Authentication can be achieved through a password, an identity file, or both. It is important to note that the GitLab Runner does not automatically read identity files from the default ~/.ssh/id_rsa location; the path must be explicitly defined in the configuration.
Comparative Analysis of Deployment Methods
When deciding between using an SSH-based deployment script within a Docker executor and using the SSH executor, the choice depends on the desired level of isolation and the build requirements.
| Method | Docker Executor + SSH Scripts | SSH Executor |
|---|---|---|
| Isolation | High (Containerized) | Low (Runs directly on host) |
| Caching | Supported | Not supported |
| Flexibility | High (Can use any image) | Limited (Bash only) |
| Setup Complexity | Medium (Requires key config) | Low (Configured in Runner) |
| Security | High (Ephemeral environment) | Medium (Persistent host access) |
Advanced Troubleshooting and Operational Best Practices
To ensure a robust deployment pipeline, several operational safeguards should be implemented.
One highly recommended security measure is to restrict SSH access to specific static IP addresses. By locking down the server's firewall to only allow connections from the GitLab Runner's IP range, the attack surface is significantly reduced.

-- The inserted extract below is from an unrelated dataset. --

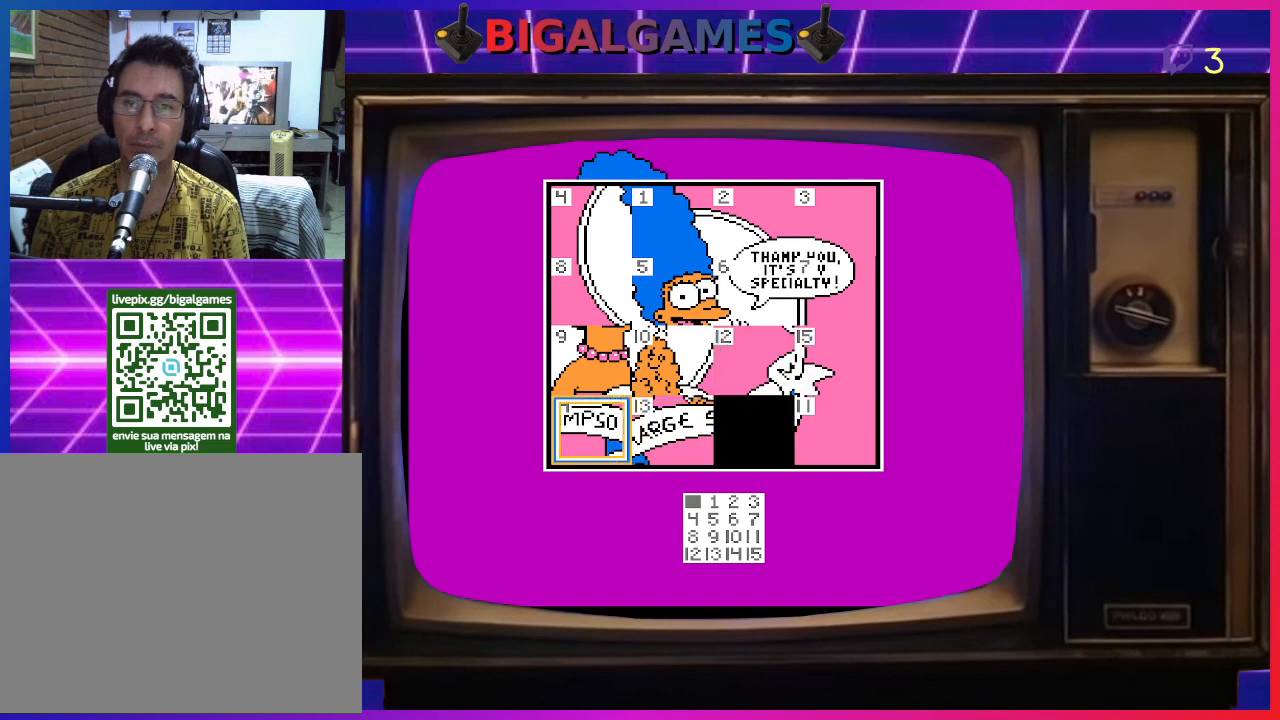
{"buttons": [], "right_stick": "center", "events": []}
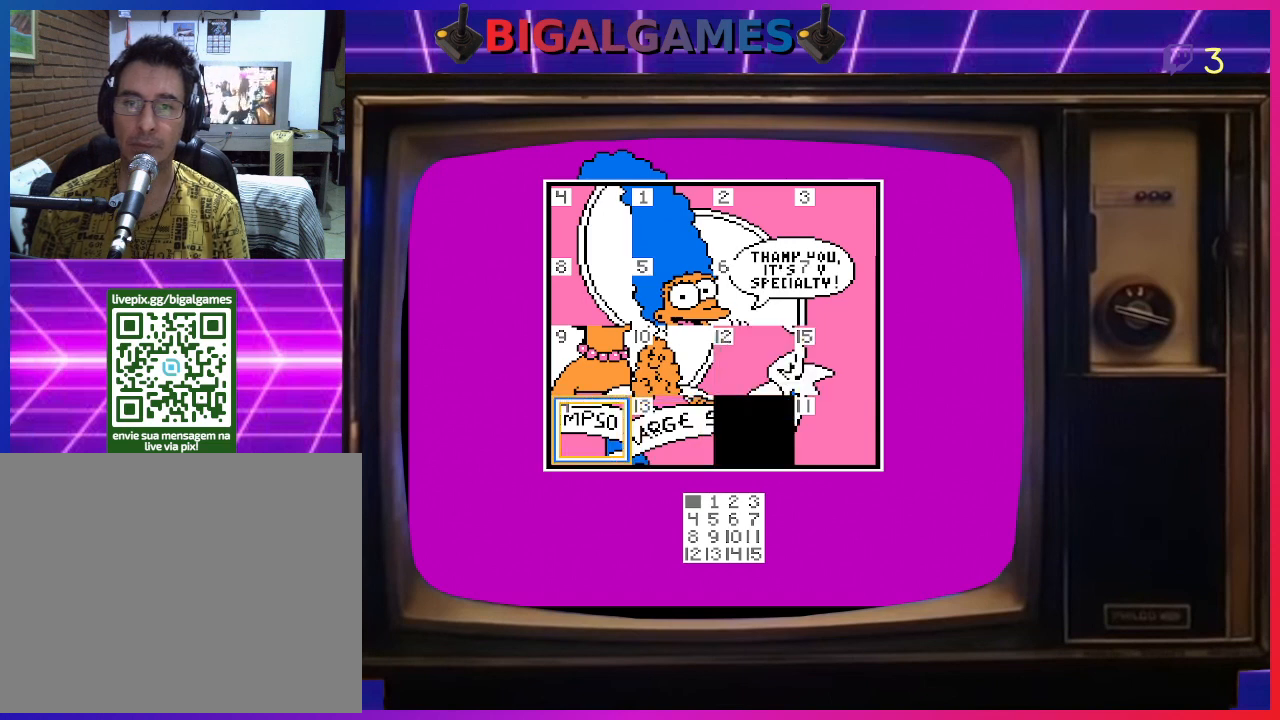
{"buttons": [], "right_stick": "center", "events": [[167, "DPAD_RIGHT", "down"], [267, "DPAD_RIGHT", "up"]]}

When encountering the libcrypto error during key loading, the first point of inspection should always be the trailing newline in the CI variable. This is a frequent point of failure due to how different operating systems handle line endings.
Finally, for those using Debian-based images in their Docker executors, the ssh-agent must be installed and configured in the before_script to manage the keys properly. The ssh-agent allows the private key to be decrypted once and used for multiple subsequent SSH commands without needing to re-specify the key file.
Conclusion
The successful implementation of SSH within GitLab CI requires a meticulous approach to both server-side configuration and pipeline orchestration. By establishing a dedicated ci user, carefully managing asymmetric key pairs through "file" type CI/CD variables, and resolving host verification through ssh-keyscan or known_hosts management, organizations can achieve a highly efficient and secure automated deployment workflow. While the SSH executor provides a simpler path for some, the combination of Docker executors and SSH scripting offers the most flexibility and isolation, provided the practitioner adheres to the strict permissioning and formatting requirements of the SSH protocol.